Kapitel 5
Lucianas Perspektive
Chris und ich blieben draußen und redeten über Gott und die Welt, und bald war es fast Morgengrauen. Meine Augen waren geschwollen, weil ich nicht genug Schlaf bekommen hatte; meine Gedanken kreisten ständig hin und her, vor allem darüber, wie ich in diesem engen Raum mit so vielen Menschen überleben sollte.
Es stellte sich heraus, dass die Arbeit als Dienstmädchen die einzige Form von Dienstleistung war, die die Omegas im Austausch für ihren Schutz durch die anderen Rudelmitglieder erbringen konnten. Während es einige Betas gab, die als Dienstmädchen arbeiteten, waren die Omegas in der Überzahl, und sie hatten separate Unterkünfte. Die Unterkünfte für die Betas waren geräumiger und hatten weiche, gemütliche Betten, genau wie das Zimmer, das ich mit Ruby teilte, aber hier im Omega-Bereich war es genau das Gegenteil.
Bei der großen Anzahl von Menschen hier, insbesondere Frauen, fragte ich mich, wie sie es geschafft hatten, unter solchen Bedingungen zurechtzukommen und zu überleben. Zum Glück sah man auf dieser Seite des Rudels kaum männliche Omegas; abgesehen von Chris hatte ich keinen anderen Mann gesehen, der als Omega geboren wurde. Die Frauen dieses Rudels scheinen wirklich viel durchzumachen.
Wenn ich den Zauber hätte brechen können, vielleicht hätte ich dann ein Bündnis mit dem Lykaner-König geschlossen, um den Omegas einen angenehmeren Raum zu bieten, aber jetzt war ich genauso hilflos wie sie.
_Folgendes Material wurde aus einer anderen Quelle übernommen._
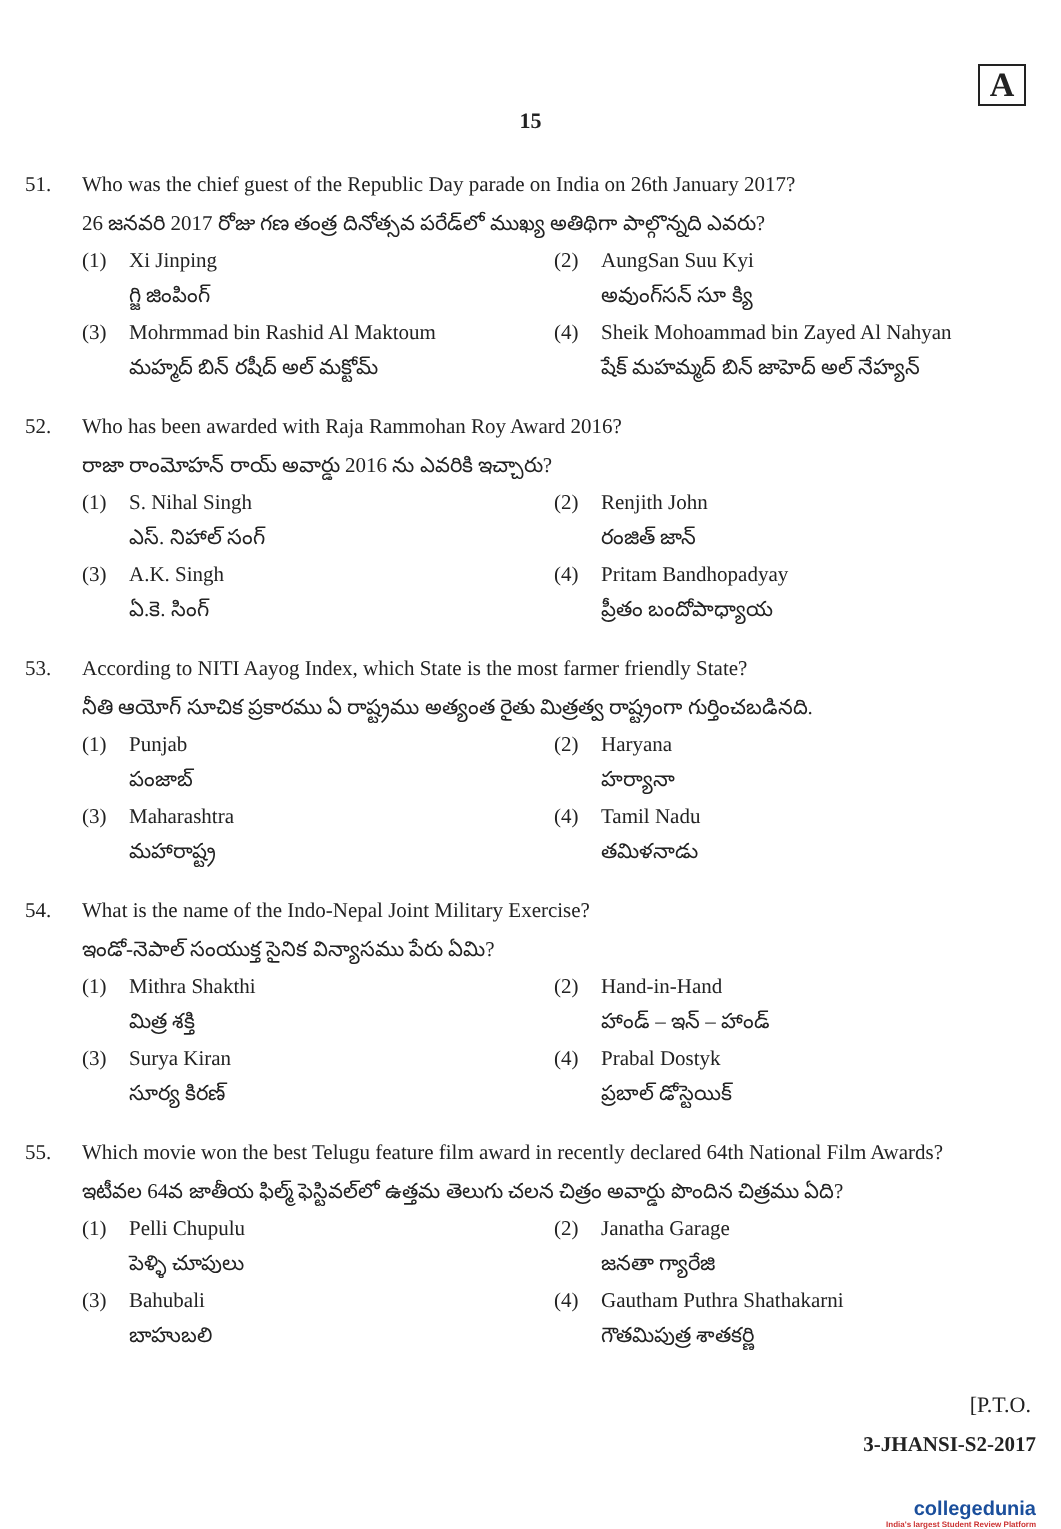A
15
51. Who was the chief guest of the Republic Day parade on India on 26th January 2017?
26 జనవరి 2017 రోజు గణ తంత్ర దినోత్సవ పరేడ్‌లో ముఖ్య అతిథిగా పాల్గొన్నది ఎవరు?
(1) Xi Jinping
గ్జి జింపింగ్
(2) AungSan Suu Kyi
అవుంగ్‌సన్ సూ క్యి
(3) Mohrmmad bin Rashid Al Maktoum
మహ్మద్ బిన్ రషీద్ అల్ మక్టోమ్
(4) Sheik Mohoammad bin Zayed Al Nahyan
షేక్ మహమ్మద్ బిన్ జాహెద్ అల్ నేహ్యన్
52. Who has been awarded with Raja Rammohan Roy Award 2016?
రాజా రాంమోహన్ రాయ్ అవార్డు 2016 ను ఎవరికి ఇచ్చారు?
(1) S. Nihal Singh
ఎస్. నిహాల్ సంగ్
(2) Renjith John
రంజిత్ జాన్
(3) A.K. Singh
ఏ.కె. సింగ్
(4) Pritam Bandhopadyay
ప్రీతం బందోపాధ్యాయ
53. According to NITI Aayog Index, which State is the most farmer friendly State?
నీతి ఆయోగ్ సూచిక ప్రకారము ఏ రాష్ట్రము అత్యంత రైతు మిత్రత్వ రాష్ట్రంగా గుర్తించబడినది.
(1) Punjab
పంజాబ్
(2) Haryana
హర్యానా
(3) Maharashtra
మహారాష్ట్ర
(4) Tamil Nadu
తమిళనాడు
54. What is the name of the Indo-Nepal Joint Military Exercise?
ఇండో-నెపాల్ సంయుక్త సైనిక విన్యాసము పేరు ఏమి?
(1) Mithra Shakthi
మిత్ర శక్తి
(2) Hand-in-Hand
హాండ్ – ఇన్ – హాండ్
(3) Surya Kiran
సూర్య కిరణ్
(4) Prabal Dostyk
ప్రబాల్ డోస్టెయిక్
55. Which movie won the best Telugu feature film award in recently declared 64th National Film Awards?
ఇటీవల 64వ జాతీయ ఫిల్మ్ ఫెస్టివల్‌లో ఉత్తమ తెలుగు చలన చిత్రం అవార్డు పొందిన చిత్రము ఏది?
(1) Pelli Chupulu
పెళ్ళి చూపులు
(2) Janatha Garage
జనతా గ్యారేజి
(3) Bahubali
బాహుబలి
(4) Gautham Puthra Shathakarni
గౌతమిపుత్ర శాతకర్ణి
[P.T.O.
3-JHANSI-S2-2017
collegedunia
India's largest Student Review Platform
Ich konnte das Gewicht meiner Augen nicht länger ertragen und schloss sie, um der Dunkelheit zu erliegen.
Ich wachte auf und sah in die strahlenden Augen eines Kerls, der mich mit einem Lächeln auf den Lippen anstarrte. Seltsamerweise lag ich nicht auf dem harten Boden, auf dem ich die letzte Nacht geschlafen hatte, sondern in einem winzigen Zimmer und auf einem Bett. Zwar war es nicht weich, aber besser als der harte Boden.
„Ah! Wer bist du? Und wo bin ich?!“ schrie ich und sprang aus dem Bett. Meine Hände wanderten instinktiv zu meinem Unterleib, um nach Unregelmäßigkeiten zu suchen. War ich vergewaltigt worden?
„Hey, hey, beruhige dich, Lucy. Ich bin's, Chris,“ sagte er ruhig, und meine Nerven entspannten sich für einen Moment. Ich betrachtete die Person vor mir genauer, als die grellen Sonnenstrahlen auf ihn fielen. Letzte Nacht hatte ich ihn nicht richtig gesehen, aber jetzt, wo ich ihn ansah, sah er gar nicht so schlecht aus.
Er hatte blondes, unordentliches Haar und eine scharfe Kinnlinie, die zu seiner männlichen Statur passte, seine Augen waren dunkelbraun und er hatte diese markante Nase, die attraktiv wirkte. „Oh, Chris,“ murmelte ich, Erleichterung überkam mich.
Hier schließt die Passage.